Why last week’s housing releases are key for homebuilder stocks

Brent Nyitray, CFA, MBA
April 1, 2014

Must-know releases driving bonds, homebuilders, and REITs (Part 5 of 6)

(Continued from Part 4)

Last week’s releases

We had some important housing-related data last week, with the Case-Shiller and FHFA Home Price Indices. The Case-Shiller index showed that home prices continue to improve, and the FHFA index showed that houses in a certain subset are within 10% of their peak levels. We also had new home sales and pending home sales come in lower than expected, although weather certainly played a part. We should get a better read on how the spring selling season is shaping up when the builders report first quarter numbers in a few weeks.

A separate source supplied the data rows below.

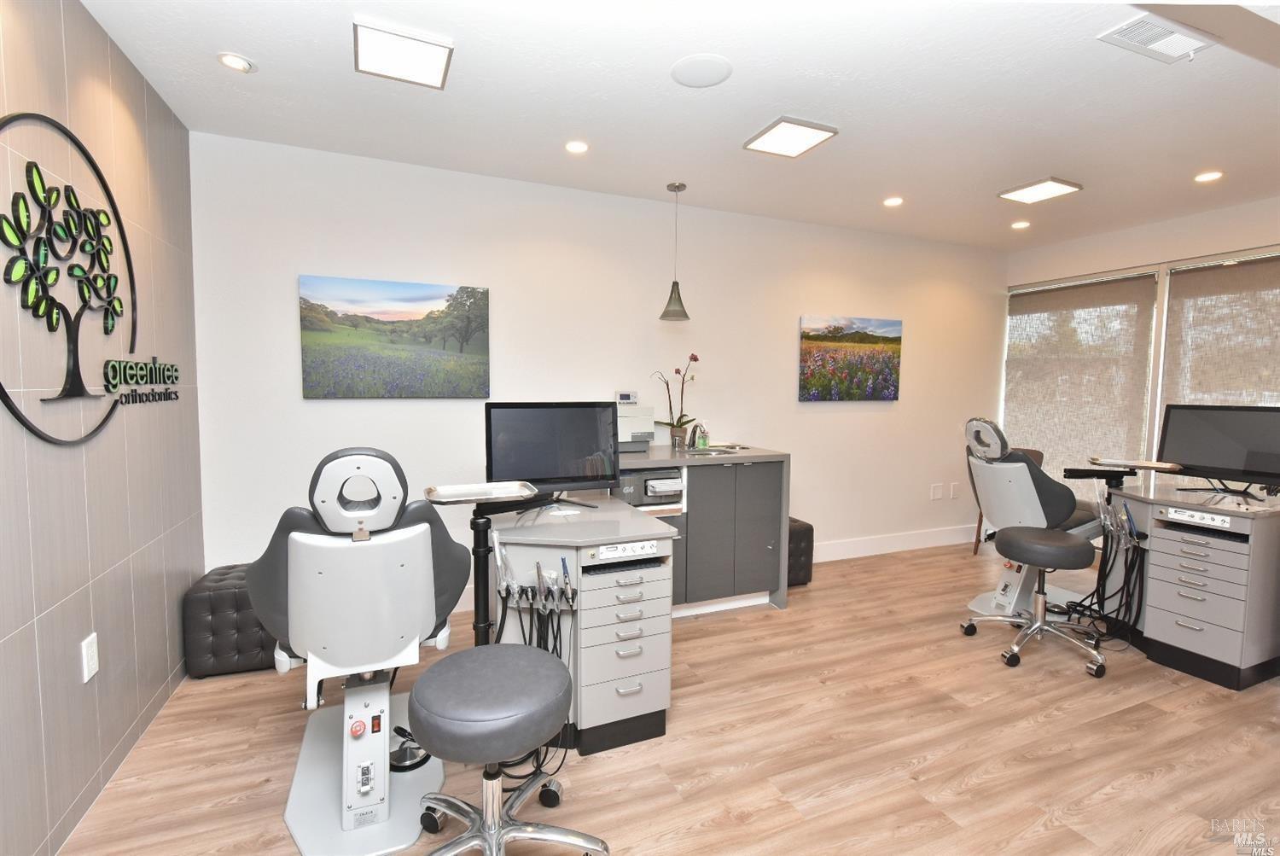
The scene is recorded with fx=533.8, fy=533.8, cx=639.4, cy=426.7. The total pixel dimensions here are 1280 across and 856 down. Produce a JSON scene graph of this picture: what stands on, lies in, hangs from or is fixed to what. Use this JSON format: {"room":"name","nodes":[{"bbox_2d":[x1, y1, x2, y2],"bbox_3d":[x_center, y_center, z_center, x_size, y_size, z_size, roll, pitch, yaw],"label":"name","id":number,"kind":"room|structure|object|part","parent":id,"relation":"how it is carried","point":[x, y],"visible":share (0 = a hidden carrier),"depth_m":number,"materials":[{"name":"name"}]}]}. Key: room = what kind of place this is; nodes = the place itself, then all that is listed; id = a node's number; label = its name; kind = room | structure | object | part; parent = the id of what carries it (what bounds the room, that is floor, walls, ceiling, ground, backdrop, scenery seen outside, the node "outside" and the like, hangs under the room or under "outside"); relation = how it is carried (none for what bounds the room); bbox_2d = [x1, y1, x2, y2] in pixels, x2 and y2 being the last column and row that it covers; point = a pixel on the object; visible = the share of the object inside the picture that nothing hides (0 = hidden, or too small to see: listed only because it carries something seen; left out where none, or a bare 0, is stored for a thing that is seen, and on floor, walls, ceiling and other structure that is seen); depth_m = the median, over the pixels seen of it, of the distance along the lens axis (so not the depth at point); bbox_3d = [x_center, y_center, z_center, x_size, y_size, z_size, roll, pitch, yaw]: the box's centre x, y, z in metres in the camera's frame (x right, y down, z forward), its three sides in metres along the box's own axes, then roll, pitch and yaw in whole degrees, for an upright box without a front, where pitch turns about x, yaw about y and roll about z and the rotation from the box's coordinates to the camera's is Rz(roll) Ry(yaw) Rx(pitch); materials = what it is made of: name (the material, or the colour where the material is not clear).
{"room":"hospital room","nodes":[
{"label":"hospital room","id":0,"kind":"room"},
{"bbox_2d":[0,0,205,855],"bbox_3d":[-1.394,-0.011,0.649,0.127,2.569,4.472,-1,4,-23],"label":"left wall","id":1,"kind":"structure","parent":0,"point":[141,83],"depth_m":1.73,"materials":[{"name":"tile"}]},
{"bbox_2d":[0,110,141,445],"bbox_3d":[-1.751,-0.431,1.660,0.025,0.941,1.045,-1,4,-23],"label":"tree wall art","id":2,"kind":"object","parent":1,"relation":"attached to","point":[36,168],"visible":0.99,"depth_m":1.60,"materials":[{"name":"black metal"}]},
{"bbox_2d":[81,631,99,681],"bbox_3d":[-1.746,0.729,1.698,0.010,0.127,0.076,-1,4,-23],"label":"wall socket","id":3,"kind":"object","parent":1,"relation":"attached to","point":[91,665],"visible":0.98,"depth_m":1.69,"materials":[{"name":"white plastic"}]},
{"bbox_2d":[103,355,180,404],"bbox_3d":[-1.945,-0.186,2.129,0.019,0.174,0.692,-1,4,-23],"label":"wall lettering","id":4,"kind":"object","parent":1,"relation":"attached to","point":[176,370],"visible":0.99,"depth_m":2.02,"materials":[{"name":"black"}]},
{"bbox_2d":[190,132,1004,598],"bbox_3d":[0.540,-0.214,3.840,6.113,2.576,0.133,-1,4,-23],"label":"back wall","id":5,"kind":"structure","parent":0,"point":[329,408],"depth_m":3.32,"materials":[{"name":"white paint"}]},
{"bbox_2d":[298,274,490,398],"bbox_3d":[-1.330,-0.480,2.974,0.960,0.639,0.034,-1,4,-23],"label":"picture","id":6,"kind":"object","parent":5,"relation":"attached to","point":[432,312],"visible":0.99,"depth_m":2.94},
{"bbox_2d":[615,389,638,404],"bbox_3d":[-0.086,-0.191,3.448,0.142,0.085,0.036,-1,4,-23],"label":"thermostat","id":7,"kind":"object","parent":5,"relation":"attached to","point":[625,398],"visible":0.99,"depth_m":3.43,"materials":[{"name":"white"}]},
{"bbox_2d":[798,314,901,400],"bbox_3d":[1.640,-0.523,4.140,0.962,0.631,0.035,-1,4,-23],"label":"picture","id":8,"kind":"object","parent":5,"relation":"attached to","point":[815,382],"visible":0.99,"depth_m":4.11,"materials":[{"name":"multicoloured fabric"}]},
{"bbox_2d":[808,523,980,562],"bbox_3d":[1.586,0.968,4.202,3.787,0.145,0.017,-1,4,-23],"label":"baseboard","id":9,"kind":"structure","parent":5,"relation":"attached to","point":[910,544],"depth_m":4.41,"materials":[{"name":"white paint"}]},
{"bbox_2d":[930,482,942,499],"bbox_3d":[2.561,0.556,4.602,0.122,0.126,0.010,-1,4,-23],"label":"wall socket","id":10,"kind":"object","parent":5,"relation":"attached to","point":[938,495],"visible":0.98,"depth_m":4.60,"materials":[{"name":"white plastic"}]},
{"bbox_2d":[949,482,960,498],"bbox_3d":[2.797,0.564,4.731,0.081,0.132,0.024,-1,4,-23],"label":"wall socket","id":11,"kind":"object","parent":5,"relation":"attached to","point":[955,487],"visible":0.99,"depth_m":4.72,"materials":[{"name":"white plastic"}]},
{"bbox_2d":[59,537,1279,855],"bbox_3d":[1.329,1.277,1.790,6.213,0.101,4.883,-1,4,-23],"label":"floor","id":12,"kind":"structure","parent":0,"point":[1150,784],"depth_m":1.98,"materials":[{"name":"brown wood"}]},
{"bbox_2d":[182,562,279,677],"bbox_3d":[-1.872,0.911,2.642,0.462,0.420,0.478,-1,4,-23],"label":"ottoman","id":13,"kind":"object","parent":12,"relation":"on","point":[218,597],"visible":0.57,"depth_m":2.40,"materials":[{"name":"leather"}]},
{"bbox_2d":[249,447,469,855],"bbox_3d":[-0.934,0.623,1.836,0.654,1.137,0.884,-1,4,-23],"label":"dental chair","id":14,"kind":"object","parent":12,"relation":"on","point":[319,573],"visible":0.92,"depth_m":1.61,"materials":[{"name":"white plastic"}]},
{"bbox_2d":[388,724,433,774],"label":"foot pedal","id":15,"kind":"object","parent":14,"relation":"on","point":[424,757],"visible":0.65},
{"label":"headrest","id":16,"kind":"part","parent":14,"relation":"part of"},
{"bbox_2d":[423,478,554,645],"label":"stand","id":17,"kind":"object","parent":12,"relation":"on","point":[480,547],"visible":0.68,"depth_m":1.95,"materials":[{"name":"black metal"}]},
{"bbox_2d":[423,480,537,503],"bbox_3d":[-0.564,0.236,1.913,0.383,0.027,0.226,-1,4,-23],"label":"tray","id":18,"kind":"object","parent":17,"relation":"on","point":[464,495],"visible":0.98,"depth_m":1.91,"materials":[{"name":"silver metal"}]},
{"bbox_2d":[404,645,604,855],"bbox_3d":[-0.389,0.948,1.466,0.529,0.561,0.523,2,4,19],"label":"stool","id":19,"kind":"object","parent":12,"relation":"on","point":[486,839],"visible":0.99,"depth_m":1.41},
{"bbox_2d":[482,494,677,754],"bbox_3d":[-0.289,0.763,2.258,0.668,0.824,0.822,-1,4,-23],"label":"station","id":20,"kind":"object","parent":12,"relation":"on","point":[657,702],"visible":0.79,"depth_m":1.99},
{"bbox_2d":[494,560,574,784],"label":"cable bundle","id":21,"kind":"object","parent":20,"relation":"attached to","point":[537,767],"visible":0.55,"depth_m":1.89,"materials":[{"name":"black plastic"}]},
{"bbox_2d":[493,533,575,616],"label":"dental instruments","id":22,"kind":"object","parent":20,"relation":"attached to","point":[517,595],"visible":0.9,"depth_m":1.88,"materials":[{"name":"metal"}]},
{"bbox_2d":[483,401,620,508],"bbox_3d":[-0.366,0.124,2.310,0.581,0.452,0.197,-1,4,-23],"label":"monitor","id":23,"kind":"object","parent":20,"relation":"on","point":[582,450],"visible":0.96,"depth_m":2.29,"materials":[{"name":"black plastic"}]},
{"bbox_2d":[595,539,657,560],"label":"control panel","id":24,"kind":"object","parent":20,"relation":"attached to","point":[614,552],"visible":0.99,"depth_m":1.95,"materials":[{"name":"white plastic"}]},
{"bbox_2d":[610,443,790,614],"bbox_3d":[0.168,0.623,3.274,1.264,0.968,0.658,-1,4,-23],"label":"counter cabinet","id":25,"kind":"object","parent":12,"relation":"on","point":[737,475],"visible":0.61,"depth_m":3.12,"materials":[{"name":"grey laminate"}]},
{"bbox_2d":[616,401,656,449],"bbox_3d":[-0.135,-0.008,3.326,0.391,0.285,0.323,-1,4,-23],"label":"printer","id":26,"kind":"object","parent":25,"relation":"on","point":[649,430],"visible":0.63,"depth_m":3.24,"materials":[{"name":"white plastic"}]},
{"bbox_2d":[616,467,683,507],"bbox_3d":[0.000,0.340,3.111,0.415,0.210,0.401,-1,4,-23],"label":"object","id":27,"kind":"object","parent":25,"relation":"in","point":[654,490],"visible":0.74,"depth_m":2.96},
{"bbox_2d":[648,353,699,447],"bbox_3d":[0.217,-0.164,3.438,0.294,0.605,0.312,4,5,43],"label":"orchid","id":28,"kind":"object","parent":25,"relation":"on","point":[695,357],"visible":0.99,"depth_m":3.44,"materials":[{"name":"plant"}]},
{"bbox_2d":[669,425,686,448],"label":"flower pot","id":29,"kind":"object","parent":25,"relation":"on","point":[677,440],"visible":0.95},
{"bbox_2d":[686,422,703,448],"bbox_3d":[0.367,0.056,3.509,0.093,0.162,0.189,-1,4,-23],"label":"faucet","id":30,"kind":"object","parent":25,"relation":"on","point":[695,433],"visible":0.98,"depth_m":3.53,"materials":[{"name":"silver metal"}]},
{"bbox_2d":[695,421,709,448],"bbox_3d":[0.424,0.062,3.556,0.067,0.151,0.062,-1,4,-23],"label":"soap bottle","id":31,"kind":"object","parent":25,"relation":"on","point":[705,443],"visible":0.99,"depth_m":3.54,"materials":[{"name":"glass"}]},
{"bbox_2d":[685,442,750,454],"bbox_3d":[0.494,0.186,3.405,0.403,0.109,0.361,-1,4,-23],"label":"sink","id":32,"kind":"object","parent":25,"relation":"in","point":[715,450],"visible":0.45,"depth_m":3.47,"materials":[{"name":"silver metal"}]},
{"bbox_2d":[786,517,814,586],"bbox_3d":[0.946,0.857,3.743,0.375,0.433,0.415,-1,4,-23],"label":"black ottoman","id":33,"kind":"object","parent":12,"relation":"on","point":[805,530],"visible":0.33,"depth_m":3.58,"materials":[{"name":"leather"}]},
{"bbox_2d":[969,446,1045,555],"bbox_3d":[3.001,0.604,4.331,0.471,0.899,0.509,4,5,41],"label":"chair","id":34,"kind":"object","parent":12,"relation":"on","point":[978,543],"visible":0.13,"depth_m":4.38,"materials":[{"name":"brown"}]},
{"bbox_2d":[959,416,1106,620],"bbox_3d":[2.398,0.534,3.220,0.922,1.187,0.580,0,4,-8],"label":"dental chair","id":35,"kind":"object","parent":12,"relation":"on","point":[1027,482],"visible":0.77,"depth_m":3.10,"materials":[{"name":"white plastic"}]},
{"bbox_2d":[960,525,1107,676],"bbox_3d":[2.069,0.848,2.778,0.567,0.618,0.549,4,5,39],"label":"stool","id":36,"kind":"object","parent":12,"relation":"on","point":[1058,547],"visible":1,"depth_m":2.69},
{"bbox_2d":[1092,478,1279,690],"bbox_3d":[2.833,0.742,2.799,0.750,0.830,0.824,-1,4,-23],"label":"station","id":37,"kind":"object","parent":12,"relation":"on","point":[1178,642],"visible":0.92,"depth_m":2.55,"materials":[{"name":"grey"}]},
{"bbox_2d":[1064,478,1146,645],"bbox_3d":[2.508,0.692,2.890,0.387,0.886,0.388,-1,4,-23],"label":"cable bundle","id":38,"kind":"object","parent":37,"relation":"attached to","point":[1125,562],"visible":0.78,"depth_m":2.86,"materials":[{"name":"black plastic"}]},
{"bbox_2d":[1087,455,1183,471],"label":"tray","id":39,"kind":"object","parent":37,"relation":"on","point":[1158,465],"visible":0.98,"depth_m":2.93,"materials":[{"name":"metal"}]},
{"bbox_2d":[1163,506,1233,528],"bbox_3d":[2.613,0.424,2.506,0.028,0.044,0.210,-1,4,-27],"label":"control panel","id":40,"kind":"object","parent":37,"relation":"attached to","point":[1198,517],"visible":0.99,"depth_m":2.50,"materials":[{"name":"white plastic"}]},
{"bbox_2d":[1157,403,1279,496],"bbox_3d":[3.038,0.113,2.750,0.212,0.444,0.551,-1,4,-23],"label":"monitor","id":41,"kind":"object","parent":37,"relation":"on","point":[1206,440],"visible":0.99,"depth_m":2.76,"materials":[{"name":"black plastic"}]},
{"bbox_2d":[80,0,1279,249],"bbox_3d":[1.413,-1.395,1.706,6.243,0.107,4.904,-1,4,-23],"label":"ceiling","id":42,"kind":"structure","parent":0,"point":[1026,171],"depth_m":2.27,"materials":[{"name":"white paint"}]},
{"bbox_2d":[216,52,255,72],"bbox_3d":[-1.539,-1.386,2.035,0.121,0.010,0.120,-1,4,-23],"label":"recessed light","id":43,"kind":"object","parent":42,"relation":"in","point":[234,63],"visible":0.99,"depth_m":2.03,"materials":[{"name":"white"}]},
{"bbox_2d":[353,17,453,89],"bbox_3d":[-0.874,-1.367,1.971,0.320,0.028,0.306,-1,4,-23],"label":"ceiling light panel","id":44,"kind":"object","parent":42,"relation":"attached to","point":[429,55],"visible":0.99,"depth_m":1.94,"materials":[{"name":"white plastic"}]},
{"bbox_2d":[564,139,589,153],"bbox_3d":[-0.321,-1.428,2.724,0.129,0.007,0.129,-1,4,-23],"label":"recessed light","id":45,"kind":"object","parent":42,"relation":"in","point":[574,146],"visible":0.98,"depth_m":2.72,"materials":[{"name":"white"}]},
{"bbox_2d":[659,182,689,319],"bbox_3d":[0.217,-1.074,3.264,0.188,0.802,0.187,-1,4,-23],"label":"pendant lamp","id":46,"kind":"object","parent":42,"relation":"hanging from","point":[665,312],"visible":1,"depth_m":3.24,"materials":[{"name":"metal"}]},
{"bbox_2d":[670,53,732,87],"bbox_3d":[0.239,-1.377,2.076,0.233,0.007,0.232,-1,4,-23],"label":"ceiling speaker","id":47,"kind":"object","parent":42,"relation":"in","point":[697,73],"visible":0.98,"depth_m":2.06,"materials":[{"name":"white plastic"}]},
{"bbox_2d":[743,116,838,157],"bbox_3d":[0.722,-1.399,2.585,0.328,0.026,0.317,-1,4,-23],"label":"ceiling light","id":48,"kind":"object","parent":42,"relation":"attached to","point":[807,141],"visible":0.99,"depth_m":2.55,"materials":[{"name":"white plastic"}]},
{"bbox_2d":[883,196,903,206],"bbox_3d":[1.654,-1.469,3.481,0.130,0.008,0.131,-1,4,-23],"label":"recessed light","id":49,"kind":"object","parent":42,"relation":"in","point":[893,200],"visible":0.98,"depth_m":3.48,"materials":[{"name":"white"}]},
{"bbox_2d":[1010,220,1030,229],"bbox_3d":[2.821,-1.496,3.956,0.128,0.017,0.130,-1,4,-23],"label":"recessed light","id":50,"kind":"object","parent":42,"relation":"in","point":[1021,225],"visible":0.98,"depth_m":3.94,"materials":[{"name":"white"}]},
{"bbox_2d":[997,176,1083,202],"bbox_3d":[2.426,-1.436,3.243,0.322,0.026,0.316,-1,4,-23],"label":"ceiling light","id":51,"kind":"object","parent":42,"relation":"attached to","point":[1058,188],"visible":0.99,"depth_m":3.21,"materials":[{"name":"white plastic"}]},
{"bbox_2d":[1097,12,1215,63],"bbox_3d":[1.788,-1.337,1.842,0.374,0.015,0.155,-1,4,-23],"label":"air vent","id":52,"kind":"object","parent":42,"relation":"in","point":[1178,38],"visible":0.99,"depth_m":1.83,"materials":[{"name":"white metal"}]},
{"bbox_2d":[1193,169,1223,182],"bbox_3d":[3.230,-1.421,3.034,0.127,0.008,0.129,-1,4,-23],"label":"recessed light","id":53,"kind":"object","parent":42,"relation":"in","point":[1211,176],"visible":0.98,"depth_m":3.03,"materials":[{"name":"white"}]},
{"bbox_2d":[999,193,1279,493],"bbox_3d":[4.142,-0.161,3.194,0.187,2.579,3.862,-1,4,-23],"label":"right wall","id":54,"kind":"structure","parent":0,"point":[1195,247],"depth_m":3.88,"materials":[{"name":"white paint"}]},
{"bbox_2d":[1004,270,1159,498],"bbox_3d":[3.519,-0.136,4.445,0.046,2.114,1.077,-1,4,-23],"label":"roller blind","id":55,"kind":"object","parent":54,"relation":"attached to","point":[1118,285],"visible":0.83,"depth_m":4.33,"materials":[{"name":"fabric"}]},
{"bbox_2d":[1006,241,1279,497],"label":"window","id":56,"kind":"structure","parent":54,"relation":"in","point":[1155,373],"depth_m":3.95,"materials":[{"name":"glass"}]},
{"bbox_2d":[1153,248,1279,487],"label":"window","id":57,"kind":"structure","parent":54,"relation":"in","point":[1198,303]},
{"bbox_2d":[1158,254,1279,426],"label":"roller blind","id":58,"kind":"object","parent":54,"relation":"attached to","point":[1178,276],"visible":0.75,"depth_m":3.59,"materials":[{"name":"fabric"}]}
]}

Some stronger-than-expected economic data

We had some Fed reports, with the Chicago Fed National Activity Index, the Richmond Fed, and the Kansas City Fed. The most important things to come out of these were basically the message that manufacturing is optimistic about the upcoming six months. Finally, we had the third revision to GDP on Thursday, which bumped up the final estimate to +2.6%. That said, we saw some sell-side firms take down their Q1 numbers last week.

Homebuilder earnings 

We heard from KB Home (KBH) and Lennar (LEN) recently. Both reported strong numbers, and average selling prices continue to rise. The homebuilding segment has definitely been a case of two sectors—the luxury sector, which is doing extremely well, and the first-time homebuyer sector, which is getting bombarded by increasing real estate prices, increasing interest rates, and a lousy job market.

Commercial REIT earnings

Commercial REITs in the retail space like Simon Property (SPG) and General Growth Properties (GGP) will take comfort in the personal income and personal spending data. Incomes and spending continue to rise, albeit not as fast as the Fed would like. Still, increases in income are needed to drive further consumption, and inflation (along with wage inflation) remains stubbornly low.

Implications for mortgage REITs

Mortgage REITs, like Annaly (NLY) and American Capital (AGNC), are driven by interest rates. Nothing last week was market-moving in the bond market. Interest rates rallied as investors became more comfortable with the idea that the Fed isn’t looking to raise rates too soon (people seem to have digested the possibility (although probably unlikely) that the Fed will start hiking rates at the June 2014 FOMC meeting.